最後に歯科医師の選び方です。歯の治療は患者の免疫力が及ばず、100%歯科医師に治療を委ねることになります。もちろん削ったり抜いたりした歯は決して元には戻りません。また口腔内の状態は百人百様、誰ひとりとして同じものはないので、たとえ誰かが絶賛している歯科医師であったとしても、自分に合うという保証は全くありません。最初は評判が頼りでも、実際に歯科医師に会ってみて、その時のフィーリングで判断しても良いと思います。もちろん治療方針、治療費、リスクなど治療に先立って丁寧に説明してくれる歯科医師を選びたいものです。治療に入る前の段階で納得できなければ、治療を断る勇気を持つべきです。保険治療の対象とはならないこともあって、歯科治療で最も多い不満は治療費に関すること。次に治療内容に対するもの。最初の説明にすべて納得したうえで治療を受けてください。

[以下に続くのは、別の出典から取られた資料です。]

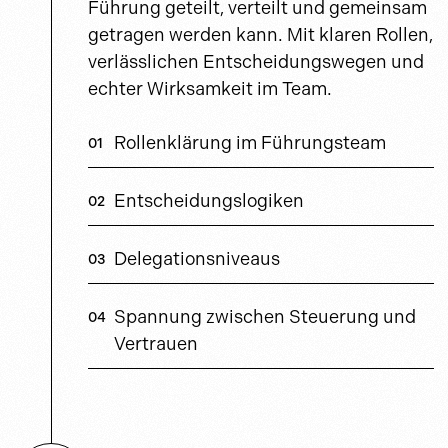
Führung geteilt, verteilt und gemeinsam
getragen werden kann. Mit klaren Rollen,
verlässlichen Entscheidungswegen und
echter Wirksamkeit im Team.
Rollenklärung im Führungsteam
Entscheidungslogiken
Delegationsniveaus
Spannung zwischen Steuerung und
Vertrauen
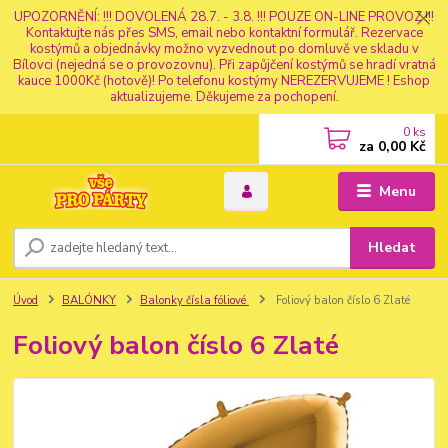
UPOZORNĚNÍ: !!! DOVOLENÁ 28.7. - 3.8. !!! POUZE ON-LINE PROVOZ !!!
Kontaktujte nás přes SMS, email nebo kontaktní formulář. Rezervace
kostýmů a objednávky možno vyzvednout po domluvě ve skladu v
Bílovci (nejedná se o provozovnu). Při zapůjčení kostýmů se hradí vratná
kauce 1000Kč (hotově)! Po telefonu kostýmy NEREZERVUJEME ! Eshop
aktualizujeme. Děkujeme za pochopení.
0
ks
za
0,00 Kč
Menu
Hledat
Úvod
BALÓNKY
Balonky čísla fóliové
Foliový balon číslo 6 Zlaté
Foliový balon číslo 6 Zlaté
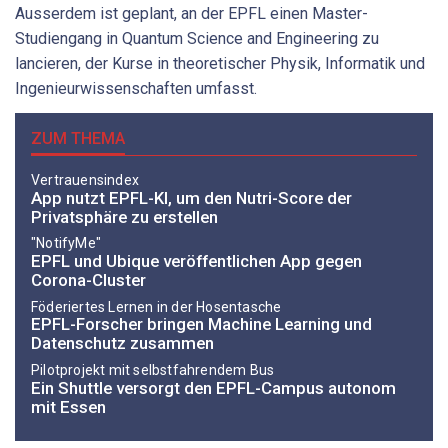
Ausserdem ist geplant, an der EPFL einen Master-
Studiengang in Quantum Science and Engineering zu
lancieren, der Kurse in theoretischer Physik, Informatik und
Ingenieurwissenschaften umfasst.
ZUM THEMA
Vertrauensindex
App nutzt EPFL-KI, um den Nutri-Score der
Privatsphäre zu erstellen
"NotifyMe"
EPFL und Ubique veröffentlichen App gegen
Corona-Cluster
Föderiertes Lernen in der Hosentasche
EPFL-Forscher bringen Machine Learning und
Datenschutz zusammen
Pilotprojekt mit selbstfahrendem Bus
Ein Shuttle versorgt den EPFL-Campus autonom
mit Essen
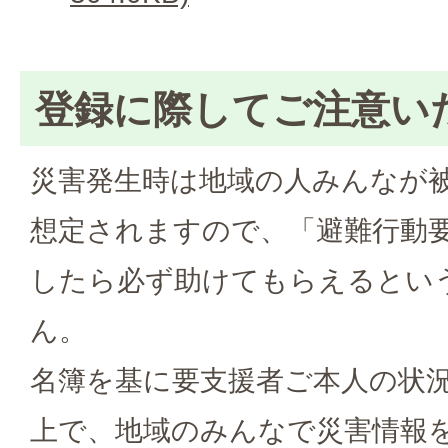
登録に際してご注意い
災害発生時は地域の人みんなが
想定されますので、「避難行動
したら必ず助けてもらえるとい
ん。
名簿を基に要支援者ご本人の状
上で、地域のみんなで災害情報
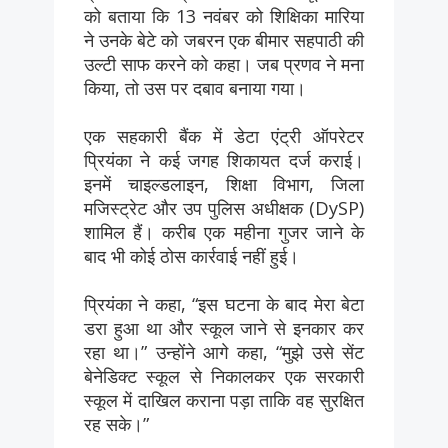
को बताया कि 13 नवंबर को शिक्षिका मारिया
ने उनके बेटे को जबरन एक बीमार सहपाठी की
उल्टी साफ करने को कहा। जब प्रणव ने मना
किया, तो उस पर दबाव बनाया गया।
एक सहकारी बैंक में डेटा एंट्री ऑपरेटर
प्रियंका ने कई जगह शिकायत दर्ज कराई।
इनमें चाइल्डलाइन, शिक्षा विभाग, जिला
मजिस्ट्रेट और उप पुलिस अधीक्षक (DySP)
शामिल हैं। करीब एक महीना गुजर जाने के
बाद भी कोई ठोस कार्रवाई नहीं हुई।
प्रियंका ने कहा, “इस घटना के बाद मेरा बेटा
डरा हुआ था और स्कूल जाने से इनकार कर
रहा था।” उन्होंने आगे कहा, “मुझे उसे सेंट
बेनेडिक्ट स्कूल से निकालकर एक सरकारी
स्कूल में दाखिल कराना पड़ा ताकि वह सुरक्षित
रह सके।”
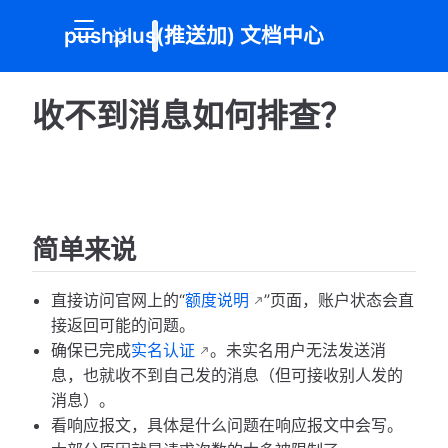
pushplus(推送加) 文档中心
收不到消息如何排查？
简单来说
直接访问官网上的“
额度说明
”页面，账户状态会直
接返回可能的问题。
确保已完成
实名认证
。未实名用户无法发送消
息，也就收不到自己发的消息（但可接收别人发的
消息）。
看响应报文，具体是什么问题在响应报文中会写。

医師や歯科医師あるいは医療機関を選ぶ場合に、自分の希望を完全に満たしてくれるということはほとんど期待できません。ある程度の妥協が必要ですが、自分から医師・歯科医師に近づいていくことも必要であり、その方が患者メリットは大きいと思われます。繰り返しますが医療者と患者は対等です。若干の違和感があったとしても、診療や治療に対する自分自身の希望はもちろんのこと、自身の情報も医師等にできる限りオープンにすることも大切な診察作法といえますし、医師らとの信頼関係を構築することに役立ちます。海外で病気治療することがないのが理想ではありますが、何が起こるかわかりません。病気には縁がないと自信を持っている方でも、普段から万一のことを考えておきたいものです。